WHAT IS EXPECTED ▸ When you find the line with "right knee: (608, 412)" among the records below, reproduce it and each line after it exactly, ending with the line with "neck: (165, 1078)".

Entries taken from a collection:
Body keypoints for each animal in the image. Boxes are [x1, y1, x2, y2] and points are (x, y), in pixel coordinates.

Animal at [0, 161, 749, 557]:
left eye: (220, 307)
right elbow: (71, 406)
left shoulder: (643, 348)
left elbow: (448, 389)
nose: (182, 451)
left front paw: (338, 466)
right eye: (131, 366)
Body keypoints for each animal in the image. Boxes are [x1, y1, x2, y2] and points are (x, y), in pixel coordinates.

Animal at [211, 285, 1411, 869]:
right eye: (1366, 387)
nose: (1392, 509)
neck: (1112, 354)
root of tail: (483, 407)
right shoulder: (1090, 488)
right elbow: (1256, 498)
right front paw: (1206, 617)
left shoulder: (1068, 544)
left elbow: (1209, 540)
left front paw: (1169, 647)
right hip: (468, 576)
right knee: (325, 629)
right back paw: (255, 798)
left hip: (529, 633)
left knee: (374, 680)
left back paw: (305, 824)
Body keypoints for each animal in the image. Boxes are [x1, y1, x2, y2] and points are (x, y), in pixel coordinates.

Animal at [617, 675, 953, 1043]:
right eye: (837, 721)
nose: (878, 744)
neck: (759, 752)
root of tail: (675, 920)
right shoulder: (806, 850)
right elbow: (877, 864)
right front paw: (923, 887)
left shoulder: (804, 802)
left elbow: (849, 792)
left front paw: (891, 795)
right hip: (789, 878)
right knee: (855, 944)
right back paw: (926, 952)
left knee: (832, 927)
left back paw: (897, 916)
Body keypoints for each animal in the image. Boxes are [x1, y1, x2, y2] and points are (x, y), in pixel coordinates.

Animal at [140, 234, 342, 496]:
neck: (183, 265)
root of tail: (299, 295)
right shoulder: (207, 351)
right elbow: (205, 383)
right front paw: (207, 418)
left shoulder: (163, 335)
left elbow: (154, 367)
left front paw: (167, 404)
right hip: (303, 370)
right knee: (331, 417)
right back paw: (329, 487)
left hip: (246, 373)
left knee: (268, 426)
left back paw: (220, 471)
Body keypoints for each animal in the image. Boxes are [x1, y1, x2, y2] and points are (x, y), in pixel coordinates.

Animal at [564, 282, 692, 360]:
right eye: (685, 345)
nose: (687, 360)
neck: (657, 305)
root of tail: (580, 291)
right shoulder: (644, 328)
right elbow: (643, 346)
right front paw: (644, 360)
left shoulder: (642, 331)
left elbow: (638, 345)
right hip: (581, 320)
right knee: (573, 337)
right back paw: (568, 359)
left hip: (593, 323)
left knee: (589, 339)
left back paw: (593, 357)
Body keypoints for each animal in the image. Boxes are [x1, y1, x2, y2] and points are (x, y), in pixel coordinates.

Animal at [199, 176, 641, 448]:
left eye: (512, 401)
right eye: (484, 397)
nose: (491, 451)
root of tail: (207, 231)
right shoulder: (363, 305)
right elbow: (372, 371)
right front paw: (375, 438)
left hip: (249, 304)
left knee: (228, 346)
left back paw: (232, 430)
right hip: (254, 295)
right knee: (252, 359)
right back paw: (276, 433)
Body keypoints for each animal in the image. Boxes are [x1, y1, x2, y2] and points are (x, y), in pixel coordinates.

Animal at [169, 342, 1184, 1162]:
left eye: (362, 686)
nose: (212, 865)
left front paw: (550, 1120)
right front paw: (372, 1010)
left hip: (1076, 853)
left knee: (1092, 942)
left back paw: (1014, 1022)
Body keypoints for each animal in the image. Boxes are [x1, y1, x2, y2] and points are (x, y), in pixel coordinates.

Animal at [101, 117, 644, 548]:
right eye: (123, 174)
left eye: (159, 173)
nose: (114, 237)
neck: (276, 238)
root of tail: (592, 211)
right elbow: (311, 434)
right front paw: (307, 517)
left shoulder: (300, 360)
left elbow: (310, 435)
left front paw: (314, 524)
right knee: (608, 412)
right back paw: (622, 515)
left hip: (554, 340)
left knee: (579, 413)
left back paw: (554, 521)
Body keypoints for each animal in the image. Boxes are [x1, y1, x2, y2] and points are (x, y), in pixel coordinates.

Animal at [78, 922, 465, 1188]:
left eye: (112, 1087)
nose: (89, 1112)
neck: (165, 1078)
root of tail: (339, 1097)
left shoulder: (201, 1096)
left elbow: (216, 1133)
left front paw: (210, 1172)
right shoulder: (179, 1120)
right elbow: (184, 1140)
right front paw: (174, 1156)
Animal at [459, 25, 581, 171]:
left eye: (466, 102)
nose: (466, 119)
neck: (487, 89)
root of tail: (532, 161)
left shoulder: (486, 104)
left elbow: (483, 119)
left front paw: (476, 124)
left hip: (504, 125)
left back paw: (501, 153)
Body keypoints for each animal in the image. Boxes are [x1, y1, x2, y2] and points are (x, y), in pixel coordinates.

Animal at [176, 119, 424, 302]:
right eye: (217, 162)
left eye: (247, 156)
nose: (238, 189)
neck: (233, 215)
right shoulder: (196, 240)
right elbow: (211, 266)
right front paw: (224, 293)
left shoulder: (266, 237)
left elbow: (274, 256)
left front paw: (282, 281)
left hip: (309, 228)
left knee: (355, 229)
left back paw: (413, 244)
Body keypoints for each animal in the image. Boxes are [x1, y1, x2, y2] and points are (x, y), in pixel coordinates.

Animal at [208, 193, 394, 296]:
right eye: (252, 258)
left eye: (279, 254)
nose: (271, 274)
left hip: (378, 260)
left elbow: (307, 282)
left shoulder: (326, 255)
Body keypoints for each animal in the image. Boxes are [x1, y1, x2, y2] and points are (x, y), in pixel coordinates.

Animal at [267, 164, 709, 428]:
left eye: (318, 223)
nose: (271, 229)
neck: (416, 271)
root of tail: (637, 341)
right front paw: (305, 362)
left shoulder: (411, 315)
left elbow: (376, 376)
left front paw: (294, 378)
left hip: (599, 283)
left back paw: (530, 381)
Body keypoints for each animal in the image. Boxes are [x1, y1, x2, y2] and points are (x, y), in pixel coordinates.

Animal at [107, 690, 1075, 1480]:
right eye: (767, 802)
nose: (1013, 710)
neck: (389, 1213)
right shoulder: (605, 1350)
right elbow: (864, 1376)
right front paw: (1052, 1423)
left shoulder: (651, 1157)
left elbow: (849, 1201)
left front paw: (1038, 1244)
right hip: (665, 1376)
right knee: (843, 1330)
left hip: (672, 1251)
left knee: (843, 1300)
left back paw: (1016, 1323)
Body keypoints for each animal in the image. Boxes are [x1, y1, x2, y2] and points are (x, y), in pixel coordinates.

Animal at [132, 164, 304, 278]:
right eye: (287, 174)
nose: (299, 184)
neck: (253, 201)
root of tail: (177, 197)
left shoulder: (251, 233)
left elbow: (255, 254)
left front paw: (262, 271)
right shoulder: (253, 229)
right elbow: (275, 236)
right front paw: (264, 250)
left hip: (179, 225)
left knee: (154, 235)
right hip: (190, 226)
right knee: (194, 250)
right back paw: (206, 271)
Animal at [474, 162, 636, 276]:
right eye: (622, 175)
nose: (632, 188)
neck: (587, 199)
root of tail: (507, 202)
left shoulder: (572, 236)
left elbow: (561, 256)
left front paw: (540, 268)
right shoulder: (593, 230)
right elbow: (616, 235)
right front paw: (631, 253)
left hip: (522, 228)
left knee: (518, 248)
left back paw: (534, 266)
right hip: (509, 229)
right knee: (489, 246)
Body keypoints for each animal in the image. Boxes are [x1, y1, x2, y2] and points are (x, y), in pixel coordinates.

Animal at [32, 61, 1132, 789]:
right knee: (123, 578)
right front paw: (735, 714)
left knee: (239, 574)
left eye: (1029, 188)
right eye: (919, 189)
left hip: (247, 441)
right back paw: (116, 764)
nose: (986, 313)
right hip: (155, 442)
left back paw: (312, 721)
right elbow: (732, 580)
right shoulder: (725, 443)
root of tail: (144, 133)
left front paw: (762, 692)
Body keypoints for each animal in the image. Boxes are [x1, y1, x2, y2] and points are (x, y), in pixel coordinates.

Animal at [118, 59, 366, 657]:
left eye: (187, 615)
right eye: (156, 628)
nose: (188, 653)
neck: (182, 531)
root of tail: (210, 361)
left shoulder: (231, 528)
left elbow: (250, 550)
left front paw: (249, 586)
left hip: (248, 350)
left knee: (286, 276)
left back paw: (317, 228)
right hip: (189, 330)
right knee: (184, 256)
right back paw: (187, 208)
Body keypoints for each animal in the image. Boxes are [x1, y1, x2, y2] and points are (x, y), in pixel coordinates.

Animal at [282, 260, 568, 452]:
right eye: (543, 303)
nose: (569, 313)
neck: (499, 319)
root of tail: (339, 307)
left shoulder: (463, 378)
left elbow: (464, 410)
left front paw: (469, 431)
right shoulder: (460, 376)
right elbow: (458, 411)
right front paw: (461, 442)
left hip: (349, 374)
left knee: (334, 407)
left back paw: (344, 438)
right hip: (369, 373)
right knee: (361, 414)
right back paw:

RESPONSE FOR THIS EXERCISE ▸
right knee: (608, 412)
right back paw: (622, 515)
left hip: (554, 340)
left knee: (579, 413)
left back paw: (554, 521)
Body keypoints for each animal in the image. Boxes are [x1, y1, x2, y2] and points are (x, y), in pixel coordinates.

Animal at [78, 922, 465, 1188]:
left eye: (112, 1087)
nose: (89, 1112)
neck: (165, 1078)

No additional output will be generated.